Some in the building community also assume that the sun on all faces of a building can be controlled solely through the use of low-E glass. “There is a surprisingly prevalent assumption among building designers that performance concerns with the highly glazed façade can be dealt with simply by slathering low-E coatings on the glass,” Patterson. “The glass specification is often applied to each building elevation regardless of exposure, with the low-E properties largely wasted on the north facade and inadequate on the south.”

Glass industry’s role

The glass industry plays a crucial rule in assisting the design community in designing and specifying building glazing that maximizes performance according to building orientation.

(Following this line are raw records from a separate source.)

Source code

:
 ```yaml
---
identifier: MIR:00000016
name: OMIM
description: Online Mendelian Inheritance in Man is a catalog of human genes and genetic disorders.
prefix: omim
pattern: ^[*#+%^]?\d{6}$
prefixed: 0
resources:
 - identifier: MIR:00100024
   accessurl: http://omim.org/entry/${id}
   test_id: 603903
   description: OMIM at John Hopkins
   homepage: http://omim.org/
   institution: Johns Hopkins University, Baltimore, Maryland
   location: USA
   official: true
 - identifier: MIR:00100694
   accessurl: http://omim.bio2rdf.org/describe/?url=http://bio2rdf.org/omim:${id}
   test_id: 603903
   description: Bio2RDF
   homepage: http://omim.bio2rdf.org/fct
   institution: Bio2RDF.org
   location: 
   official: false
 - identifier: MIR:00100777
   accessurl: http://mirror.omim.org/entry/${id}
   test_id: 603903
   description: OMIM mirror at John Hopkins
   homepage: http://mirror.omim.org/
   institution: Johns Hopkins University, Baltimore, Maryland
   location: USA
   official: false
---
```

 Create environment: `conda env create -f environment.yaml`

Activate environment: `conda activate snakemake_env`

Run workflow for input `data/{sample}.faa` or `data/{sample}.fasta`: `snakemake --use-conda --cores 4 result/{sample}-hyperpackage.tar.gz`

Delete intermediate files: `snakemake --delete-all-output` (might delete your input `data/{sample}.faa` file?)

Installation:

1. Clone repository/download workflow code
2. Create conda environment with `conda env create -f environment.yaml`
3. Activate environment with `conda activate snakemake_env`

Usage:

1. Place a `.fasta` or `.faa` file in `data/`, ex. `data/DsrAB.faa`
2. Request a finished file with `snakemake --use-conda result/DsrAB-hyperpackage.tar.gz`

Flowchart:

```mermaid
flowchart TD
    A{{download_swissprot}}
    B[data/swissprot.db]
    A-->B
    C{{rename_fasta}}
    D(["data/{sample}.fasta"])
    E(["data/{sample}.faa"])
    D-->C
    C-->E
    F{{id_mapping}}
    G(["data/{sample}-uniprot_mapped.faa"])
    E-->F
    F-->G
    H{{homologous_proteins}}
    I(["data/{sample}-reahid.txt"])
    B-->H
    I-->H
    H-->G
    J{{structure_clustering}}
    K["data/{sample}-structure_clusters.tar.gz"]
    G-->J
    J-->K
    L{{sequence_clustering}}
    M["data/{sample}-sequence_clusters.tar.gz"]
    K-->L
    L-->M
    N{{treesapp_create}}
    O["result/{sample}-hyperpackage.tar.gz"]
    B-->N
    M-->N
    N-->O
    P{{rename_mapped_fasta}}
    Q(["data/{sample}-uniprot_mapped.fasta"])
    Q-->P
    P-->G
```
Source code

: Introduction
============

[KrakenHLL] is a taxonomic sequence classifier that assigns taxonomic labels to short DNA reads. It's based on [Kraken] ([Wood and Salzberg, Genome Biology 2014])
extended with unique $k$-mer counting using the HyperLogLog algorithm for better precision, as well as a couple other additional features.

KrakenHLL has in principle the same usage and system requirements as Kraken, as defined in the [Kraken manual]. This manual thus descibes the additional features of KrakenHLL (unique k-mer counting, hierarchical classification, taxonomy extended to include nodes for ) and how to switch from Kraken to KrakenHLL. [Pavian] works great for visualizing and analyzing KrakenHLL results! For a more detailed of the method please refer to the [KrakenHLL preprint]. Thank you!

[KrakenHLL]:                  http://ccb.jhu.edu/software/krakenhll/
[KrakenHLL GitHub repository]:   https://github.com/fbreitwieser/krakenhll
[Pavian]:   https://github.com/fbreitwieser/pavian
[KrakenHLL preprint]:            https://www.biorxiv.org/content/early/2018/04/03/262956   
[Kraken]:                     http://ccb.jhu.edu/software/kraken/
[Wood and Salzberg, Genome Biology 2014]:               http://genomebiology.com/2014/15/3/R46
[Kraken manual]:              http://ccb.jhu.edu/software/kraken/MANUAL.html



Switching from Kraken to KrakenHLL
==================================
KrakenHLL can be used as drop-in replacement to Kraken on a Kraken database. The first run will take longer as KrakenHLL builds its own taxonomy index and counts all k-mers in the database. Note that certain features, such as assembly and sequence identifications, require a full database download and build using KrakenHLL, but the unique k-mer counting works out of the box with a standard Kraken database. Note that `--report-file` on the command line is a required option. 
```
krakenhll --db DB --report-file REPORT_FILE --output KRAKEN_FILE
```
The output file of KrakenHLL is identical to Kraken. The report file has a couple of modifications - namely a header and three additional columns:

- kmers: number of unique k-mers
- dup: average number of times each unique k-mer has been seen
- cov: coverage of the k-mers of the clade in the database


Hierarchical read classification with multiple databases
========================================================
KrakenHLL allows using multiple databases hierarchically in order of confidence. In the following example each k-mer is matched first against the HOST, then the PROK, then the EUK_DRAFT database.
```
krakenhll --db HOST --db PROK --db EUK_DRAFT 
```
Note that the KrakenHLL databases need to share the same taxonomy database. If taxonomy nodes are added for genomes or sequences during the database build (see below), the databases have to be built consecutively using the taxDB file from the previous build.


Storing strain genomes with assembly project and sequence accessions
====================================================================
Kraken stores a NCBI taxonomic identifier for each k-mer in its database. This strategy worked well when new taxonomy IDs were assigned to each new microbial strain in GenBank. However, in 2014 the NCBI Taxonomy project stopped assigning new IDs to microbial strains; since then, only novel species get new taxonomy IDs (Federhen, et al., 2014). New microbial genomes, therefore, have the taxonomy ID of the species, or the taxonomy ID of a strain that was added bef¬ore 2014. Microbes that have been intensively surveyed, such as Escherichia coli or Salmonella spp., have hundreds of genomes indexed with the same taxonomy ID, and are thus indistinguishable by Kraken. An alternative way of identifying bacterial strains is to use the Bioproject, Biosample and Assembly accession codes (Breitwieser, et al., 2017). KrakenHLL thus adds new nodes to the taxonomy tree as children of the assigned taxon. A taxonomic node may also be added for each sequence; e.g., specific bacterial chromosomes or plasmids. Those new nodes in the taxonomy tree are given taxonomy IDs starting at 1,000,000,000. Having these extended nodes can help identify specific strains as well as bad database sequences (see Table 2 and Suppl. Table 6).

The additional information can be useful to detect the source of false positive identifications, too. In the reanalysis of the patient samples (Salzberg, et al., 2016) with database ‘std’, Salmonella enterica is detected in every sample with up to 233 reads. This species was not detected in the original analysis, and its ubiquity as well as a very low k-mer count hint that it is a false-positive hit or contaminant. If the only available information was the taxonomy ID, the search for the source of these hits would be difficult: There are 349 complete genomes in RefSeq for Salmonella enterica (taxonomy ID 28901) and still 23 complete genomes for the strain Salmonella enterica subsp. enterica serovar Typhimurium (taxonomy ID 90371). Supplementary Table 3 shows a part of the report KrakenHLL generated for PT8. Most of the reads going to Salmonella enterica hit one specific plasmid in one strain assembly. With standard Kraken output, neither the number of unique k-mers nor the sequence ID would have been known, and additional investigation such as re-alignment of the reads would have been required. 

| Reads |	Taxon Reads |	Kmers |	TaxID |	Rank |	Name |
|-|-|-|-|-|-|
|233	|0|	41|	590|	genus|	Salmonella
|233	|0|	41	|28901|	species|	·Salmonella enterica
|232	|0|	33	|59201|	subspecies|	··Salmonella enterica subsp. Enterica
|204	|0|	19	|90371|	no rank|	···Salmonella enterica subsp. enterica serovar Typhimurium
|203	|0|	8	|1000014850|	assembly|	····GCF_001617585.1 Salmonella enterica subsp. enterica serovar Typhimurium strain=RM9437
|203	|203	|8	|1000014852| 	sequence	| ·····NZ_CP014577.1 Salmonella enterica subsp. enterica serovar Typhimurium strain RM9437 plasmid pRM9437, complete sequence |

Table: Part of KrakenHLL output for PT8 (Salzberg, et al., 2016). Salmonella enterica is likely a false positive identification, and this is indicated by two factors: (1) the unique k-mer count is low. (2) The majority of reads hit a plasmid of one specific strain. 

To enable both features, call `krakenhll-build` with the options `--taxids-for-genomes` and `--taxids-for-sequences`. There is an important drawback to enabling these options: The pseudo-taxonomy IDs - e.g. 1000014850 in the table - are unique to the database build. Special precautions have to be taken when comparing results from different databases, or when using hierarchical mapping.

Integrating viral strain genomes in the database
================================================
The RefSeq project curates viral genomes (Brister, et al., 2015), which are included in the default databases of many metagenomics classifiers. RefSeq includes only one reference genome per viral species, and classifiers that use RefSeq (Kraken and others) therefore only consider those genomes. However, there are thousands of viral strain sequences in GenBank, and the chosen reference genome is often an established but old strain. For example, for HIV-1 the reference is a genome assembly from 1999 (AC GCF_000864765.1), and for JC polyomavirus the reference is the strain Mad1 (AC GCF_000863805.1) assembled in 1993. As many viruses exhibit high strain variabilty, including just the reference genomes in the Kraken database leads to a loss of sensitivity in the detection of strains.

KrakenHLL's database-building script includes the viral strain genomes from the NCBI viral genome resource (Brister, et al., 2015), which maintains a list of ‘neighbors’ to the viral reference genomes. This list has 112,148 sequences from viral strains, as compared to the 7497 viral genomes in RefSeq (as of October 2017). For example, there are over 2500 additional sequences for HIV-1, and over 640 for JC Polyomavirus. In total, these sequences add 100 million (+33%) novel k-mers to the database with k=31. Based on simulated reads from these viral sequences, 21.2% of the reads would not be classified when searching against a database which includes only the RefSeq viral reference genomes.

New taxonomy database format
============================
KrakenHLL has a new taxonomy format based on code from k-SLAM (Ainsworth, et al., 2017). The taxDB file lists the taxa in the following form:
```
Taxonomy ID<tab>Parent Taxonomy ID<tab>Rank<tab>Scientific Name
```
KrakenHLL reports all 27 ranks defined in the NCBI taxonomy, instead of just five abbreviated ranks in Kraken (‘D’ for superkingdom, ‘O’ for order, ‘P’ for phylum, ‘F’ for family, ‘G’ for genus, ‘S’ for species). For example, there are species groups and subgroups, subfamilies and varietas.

Education, collaboration, product development, and the availability of detailed product performance data and improved simulation tools are all key, sources say.

“At minimum, companies should be sure to have accurately labeled product data available,” Selkowitz says.

“Glass is an indispensable material in achieving optimal building performance, and the glass industry continues to do a remarkable job in delivering increasingly high-performance materials to facilitate the implementation of highly performing facades,” Patterson adds. There is an opportunity for the glass industry to educate "the design community as to the appropriate use of glass in a given application," he says. "This requires stepping beyond simply addressing the use of glass itself, and rather confronting the performance of the entire facade system and how the glass is used within that system.”